I guess thats the problem with free courses (and thats the reason I would like to pay some fee for it): You can just record the lessons once and afterwards repeat the course how often you want with very little updates - and very little help/service for students.
That's the real challenge to all the middle-of-the-road schools out there. Now they can be directly compared to the best.
What's the business model though? Because that can only go so long without the teachers/experts earning money.. and if they earn money, someone else must be also earning the money to pay them.
I've tried the sociology one but really didn't dig the first texts we had to read.
I'm waiting for gamification, python, object in french, crypto II, greek mythology...
I'm also taking Algorithms in Udacity, but I don't really like Udacity too much.
Both were great experiences, and I learnt a lot. However, each course was many hours of work per week for me. There are easily 10 courses I would like to take from the current offering, but for me (have a family, working full time), the biggest constraint is time. Nice though to have the choice once you decide to take one.
I have written in more detail about my experience with Coursera: http://henrikwarne.com/2012/05/08/coursera-algorithms-course... and http://henrikwarne.com/2011/12/18/introduction-to-databases-...
I took a Coursera course last month, and despite a couple of weirdnesses, it was a really enjoyable experience. I don't really get Udacity, but I'm definitely going to take a couple more of these courses.

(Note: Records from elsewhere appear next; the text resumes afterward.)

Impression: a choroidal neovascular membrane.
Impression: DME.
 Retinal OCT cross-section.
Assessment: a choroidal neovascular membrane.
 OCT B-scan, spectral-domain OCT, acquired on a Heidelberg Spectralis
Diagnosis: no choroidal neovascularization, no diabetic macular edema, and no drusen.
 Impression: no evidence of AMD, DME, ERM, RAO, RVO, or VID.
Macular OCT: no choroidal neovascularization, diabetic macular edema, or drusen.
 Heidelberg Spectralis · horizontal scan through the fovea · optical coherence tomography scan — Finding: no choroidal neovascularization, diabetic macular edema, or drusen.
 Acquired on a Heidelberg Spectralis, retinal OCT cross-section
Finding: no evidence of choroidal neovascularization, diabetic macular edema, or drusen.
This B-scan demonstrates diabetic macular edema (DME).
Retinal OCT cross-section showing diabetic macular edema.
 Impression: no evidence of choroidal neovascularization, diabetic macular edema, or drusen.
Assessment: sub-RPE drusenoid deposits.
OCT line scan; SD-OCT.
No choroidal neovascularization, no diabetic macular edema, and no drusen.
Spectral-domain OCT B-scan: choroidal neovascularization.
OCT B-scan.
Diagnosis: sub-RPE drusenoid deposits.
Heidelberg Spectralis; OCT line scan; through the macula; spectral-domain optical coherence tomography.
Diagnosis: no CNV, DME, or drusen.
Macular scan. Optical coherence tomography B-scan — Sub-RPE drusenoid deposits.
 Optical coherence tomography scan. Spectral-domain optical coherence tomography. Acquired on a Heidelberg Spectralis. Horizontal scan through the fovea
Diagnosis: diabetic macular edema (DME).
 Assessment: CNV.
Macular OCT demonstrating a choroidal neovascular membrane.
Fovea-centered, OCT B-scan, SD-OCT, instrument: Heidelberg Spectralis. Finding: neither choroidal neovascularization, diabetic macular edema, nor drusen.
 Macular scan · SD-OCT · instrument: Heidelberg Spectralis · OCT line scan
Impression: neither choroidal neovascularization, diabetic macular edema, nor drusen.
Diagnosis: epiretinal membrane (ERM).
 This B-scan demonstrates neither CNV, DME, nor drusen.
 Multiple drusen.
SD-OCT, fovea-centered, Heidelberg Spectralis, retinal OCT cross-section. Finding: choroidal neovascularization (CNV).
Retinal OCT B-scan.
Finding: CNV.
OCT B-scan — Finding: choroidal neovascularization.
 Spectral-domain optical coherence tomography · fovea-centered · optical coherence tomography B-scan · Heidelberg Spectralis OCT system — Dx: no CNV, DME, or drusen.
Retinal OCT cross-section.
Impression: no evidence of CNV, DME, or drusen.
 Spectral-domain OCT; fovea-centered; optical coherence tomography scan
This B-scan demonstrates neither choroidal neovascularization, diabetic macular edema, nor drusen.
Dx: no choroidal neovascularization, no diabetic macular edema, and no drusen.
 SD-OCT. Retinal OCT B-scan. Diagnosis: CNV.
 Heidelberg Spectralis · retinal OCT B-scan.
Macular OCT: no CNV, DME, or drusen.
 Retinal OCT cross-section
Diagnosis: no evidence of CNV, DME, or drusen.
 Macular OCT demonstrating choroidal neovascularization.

It also appears as though they're starting to figure out how to mark essays, etc without involving huge numbers of lecturers. It's an exciting time for eduction.
EDIT: Oh, nevermind, I've found it. It seems that student grade each other's essays - one student grades three other students.
Look here, under Peer Evaluation:
The workload looks reasonably significant, which I'm happy about. I'm a little skeptical of peer grading of essays, but it's something they've got to figure out for the future.
Every class I've done so far has had a tiny minority of forum whining about grades. I'm expecting it to be notably higher in this class, but we'll see how it goes...
Coursera seems like bunch of interesting courses put together, rather than structured degree thing.
I think this is because universities see coursera as way increase its reputation with the public rather an alternative to university lectures.
Udacity seems more approachable and familiar. Oddly enough, even with 2000+ episodes, so does Khan Academy.
There is one that teaches Django?
It is one of those topics that there is not too much helpful material online - so I am looking forward to it.